= Douglas Bourgeois =

American sculptor and painter (born 1951)

Two Poets on an Island (Emily Dickinson & Rakim Allah), oil painting on wood panel by Douglas Bourgeois, 1991, Honolulu Museum of Art

Douglas Bourgeois (born 1951) is an American sculptor and figurative painter. Bourgeois has been called one of the new "visionary imagists".

==Life==
Bourgeois was born in Gonzales, Louisiana and grew up in St. Amant, Louisiana.

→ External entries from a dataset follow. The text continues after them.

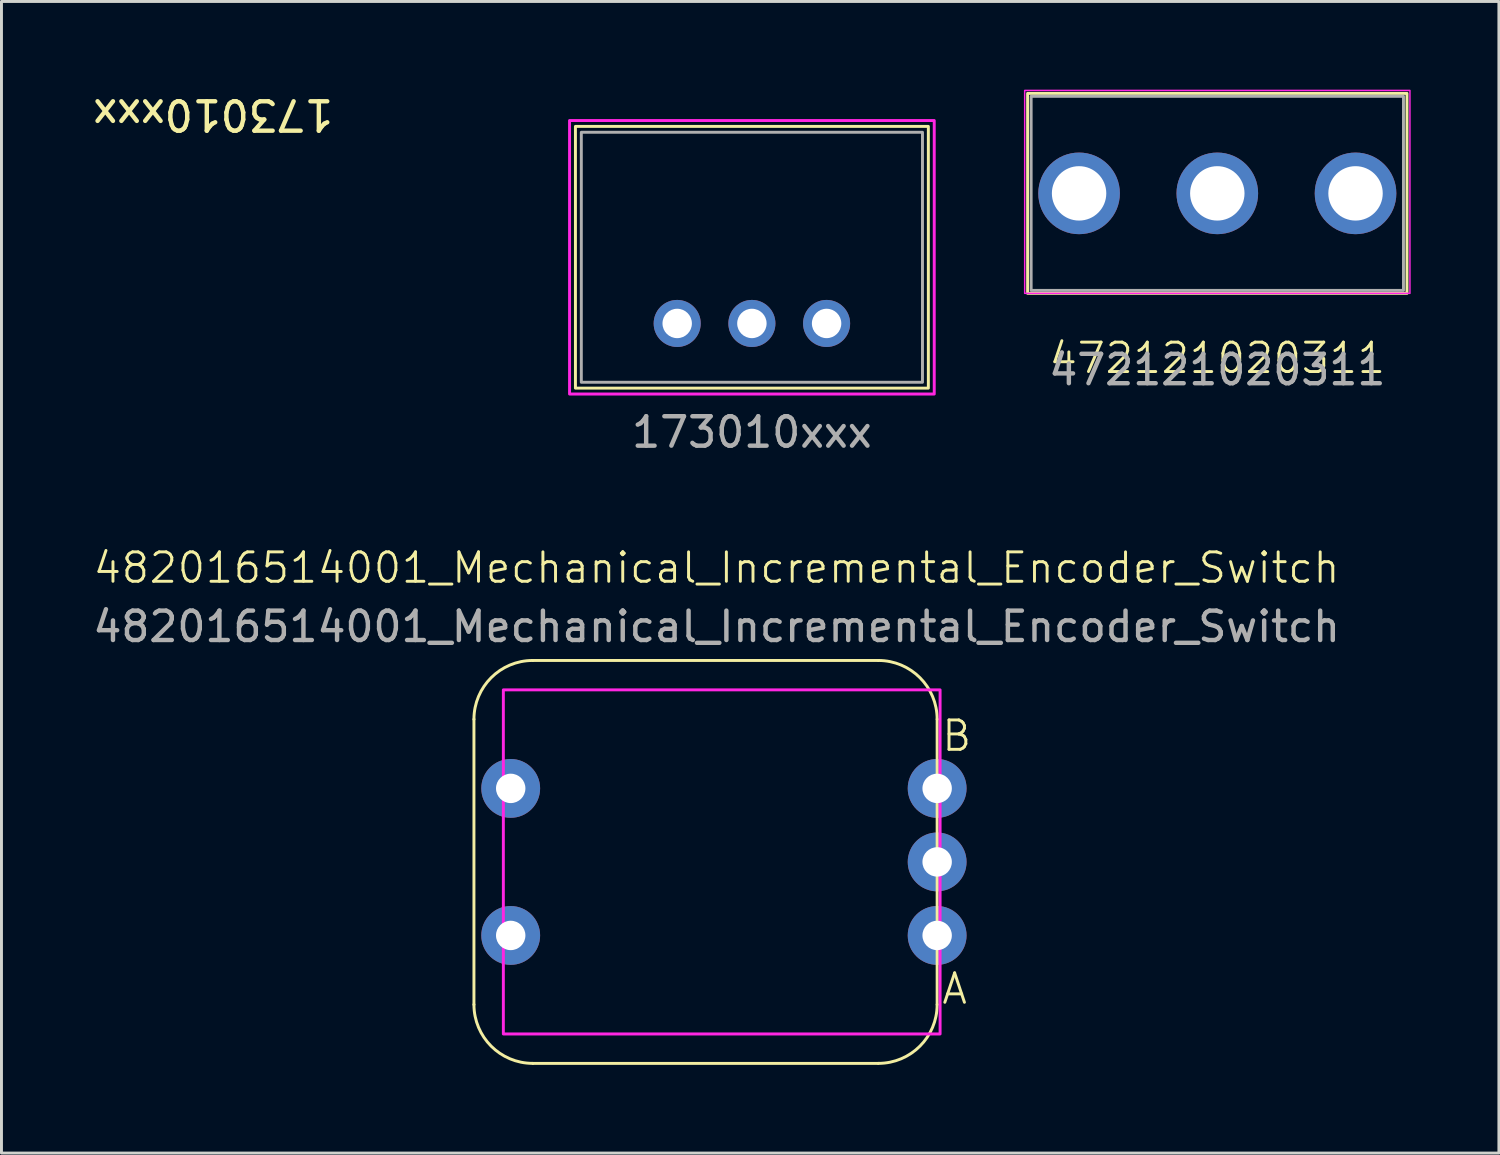
<source format=kicad_pcb>
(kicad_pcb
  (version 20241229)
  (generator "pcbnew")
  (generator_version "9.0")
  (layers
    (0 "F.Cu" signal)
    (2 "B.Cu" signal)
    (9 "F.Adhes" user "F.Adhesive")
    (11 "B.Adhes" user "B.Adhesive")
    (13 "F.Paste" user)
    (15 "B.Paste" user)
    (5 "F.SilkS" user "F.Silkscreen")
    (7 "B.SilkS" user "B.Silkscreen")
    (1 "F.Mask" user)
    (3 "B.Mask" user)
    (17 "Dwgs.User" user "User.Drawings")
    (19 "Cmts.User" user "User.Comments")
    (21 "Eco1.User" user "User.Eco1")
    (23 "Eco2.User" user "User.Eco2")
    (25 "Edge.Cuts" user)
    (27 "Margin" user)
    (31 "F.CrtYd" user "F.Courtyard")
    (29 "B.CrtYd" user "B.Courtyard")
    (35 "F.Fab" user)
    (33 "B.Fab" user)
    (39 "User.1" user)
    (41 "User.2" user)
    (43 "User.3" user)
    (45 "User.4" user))
  (footprint "173010xxx"
    (layer "F.Cu")
    (at 22.516 7.948)
    (property "Reference" "173010xxx" (at -18.32 -7.1 180) (unlocked yes) (layer "F.SilkS") (effects (font (size 1 1) (thickness 0.15))))
    (attr through_hole)
    (fp_rect (start -6 -6.7) (end 6 2.2) (stroke (width 0.1) (type default)) (fill no) (layer "F.SilkS"))
    (fp_rect (start -6.2 -6.9) (end 6.2 2.4) (stroke (width 0.1) (type default)) (fill no) (layer "F.CrtYd"))
    (fp_rect (start -5.8 -6.5) (end 5.8 2) (stroke (width 0.1) (type default)) (fill no) (layer "F.Fab"))
    (fp_text user "${REFERENCE}" (at 0 3.7 0) (unlocked yes) (layer "F.Fab") (effects (font (size 1 1) (thickness 0.15))))
    (pad "1" thru_hole circle (at -2.54 0) (size 1.6 1.6) (drill 1) (layers "*.Cu" "*.Mask"))
    (pad "2" thru_hole circle (at 0 0) (size 1.6 1.6) (drill 1) (layers "*.Cu" "*.Mask"))
    (pad "3" thru_hole circle (at 2.54 0) (size 1.6 1.6) (drill 1) (layers "*.Cu" "*.Mask")))
  (footprint "482016514001_Mechanical_Incremental_Encoder_Switch"
    (layer "F.Cu")
    (at 21.315 26.257)
    (property "Reference" "482016514001_Mechanical_Incremental_Encoder_Switch" (at 0 -10 0) (unlocked yes) (layer "F.SilkS") (effects (font (size 1 1) (thickness 0.1))))
    (attr through_hole)
    (fp_line (start -8.25 -4.85) (end -8.25 4.85) (stroke (width 0.1) (type default)) (layer "F.SilkS"))
    (fp_line (start -6.25 6.85) (end 5.5 6.85) (stroke (width 0.1) (type default)) (layer "F.SilkS"))
    (fp_line (start 5.5 -6.85) (end -6.25 -6.85) (stroke (width 0.1) (type default)) (layer "F.SilkS"))
    (fp_line (start 7.5 4.85) (end 7.5 -4.85) (stroke (width 0.1) (type default)) (layer "F.SilkS"))
    (fp_arc (start -8.25 -4.85) (mid -7.664214 -6.264214) (end -6.25 -6.85) (stroke (width 0.1) (type default)) (layer "F.SilkS"))
    (fp_arc (start -6.25 6.85) (mid -7.664214 6.264214) (end -8.25 4.85) (stroke (width 0.1) (type default)) (layer "F.SilkS"))
    (fp_arc (start 5.5 -6.85) (mid 6.914214 -6.264214) (end 7.5 -4.85) (stroke (width 0.1) (type default)) (layer "F.SilkS"))
    (fp_arc (start 7.5 4.85) (mid 6.914214 6.264214) (end 5.5 6.85) (stroke (width 0.1) (type default)) (layer "F.SilkS"))
    (fp_rect (start -7.25 -5.85) (end 7.6 5.85) (stroke (width 0.1) (type default)) (fill no) (layer "F.CrtYd"))
    (fp_text user "A" (at 7.6 4.9 0) (unlocked yes) (layer "F.SilkS") (effects (font (size 1 1) (thickness 0.1)) (justify left bottom)))
    (fp_text user "B" (at 7.6 -3.7 0) (unlocked yes) (layer "F.SilkS") (effects (font (size 1 1) (thickness 0.1)) (justify left bottom)))
    (fp_text user "${REFERENCE}" (at 0 -8 0) (unlocked yes) (layer "F.Fab") (effects (font (size 1 1) (thickness 0.15))))
    (pad "A" thru_hole circle (at 7.5 2.5) (size 2 2) (drill 1) (layers "*.Cu" "*.Mask"))
    (pad "B" thru_hole circle (at 7.5 -2.5) (size 2 2) (drill 1) (layers "*.Cu" "*.Mask"))
    (pad "C" thru_hole circle (at 7.5 0) (size 2 2) (drill 1) (layers "*.Cu" "*.Mask"))
    (pad "S1" thru_hole circle (at -7 2.5) (size 2 2) (drill 1) (layers "*.Cu" "*.Mask"))
    (pad "S2" thru_hole circle (at -7 -2.5) (size 2 2) (drill 1) (layers "*.Cu" "*.Mask")))
  (footprint "472121020311"
    (layer "F.Cu")
    (at 38.341 3.525)
    (property "Reference" "472121020311" (at 0 5.6 0) (unlocked yes) (layer "F.SilkS") (effects (font (size 1 1) (thickness 0.1))))
    (attr through_hole)
    (fp_rect (start -6.45 -3.4) (end 6.45 3.4) (stroke (width 0.1) (type default)) (fill no) (layer "F.SilkS"))
    (fp_rect (start -6.55 -3.5) (end 6.55 3.4) (stroke (width 0.05) (type default)) (fill no) (layer "F.CrtYd"))
    (fp_rect (start -6.33 -3.3) (end 6.33 3.3) (stroke (width 0.1) (type default)) (fill no) (layer "F.Fab"))
    (fp_text user "${REFERENCE}" (at 0 6 0) (unlocked yes) (layer "F.Fab") (effects (font (size 1 1) (thickness 0.15))))
    (pad "1" thru_hole circle (at -4.7 0) (size 2.775 2.775) (drill 1.85) (layers "*.Cu" "*.Mask"))
    (pad "2" thru_hole circle (at 0 0) (size 2.775 2.775) (drill 1.85) (layers "*.Cu" "*.Mask"))
    (pad "3" thru_hole circle (at 4.7 0) (size 2.775 2.775) (drill 1.85) (layers "*.Cu" "*.Mask")))
  (gr_rect
    (start -3 -3)
    (end 47.916 36.157)
    (stroke (width 0.1) (type default))
    (fill no)
    (layer "Edge.Cuts")))
</source>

He received a BFA from Louisiana State University in 1974.

==Collections==
Bourgeois' work is held in the following collections:
- the Frederick R. Weisman Art Foundation (Los Angeles),
- The Historic New Orleans Collection,
- the Honolulu Museum of Art, the Morris Museum of Art (Augusta, GA),
- the New Orleans Museum of Art,
- the Ogden Museum of Southern Art (New Orleans),
- the Smithsonian American Art Museum (Washington, DC), and
- the Southeastern Center for Contemporary Art (Winston-Salem, NC).

==Bibliography==
- Arthur Roger Gallery, Douglas Bourgeois, New Orleans, Arthur Roger Gallery, 1994
- Bourgeois, Douglas, Dan Cameron, Estill Curtis Pennington, David S. Rubin and Jay Weigel, Baby-boom Daydreams, the Art of Douglas Bourgeois, New York, Hudson Hills Press, 2003 ISBN 1-55595-221-6
- Delehanty, Randolph, Art in the American South, Works from the Ogden Collection, Baton Rouge, Louisiana State University Press, 1996, p. 225.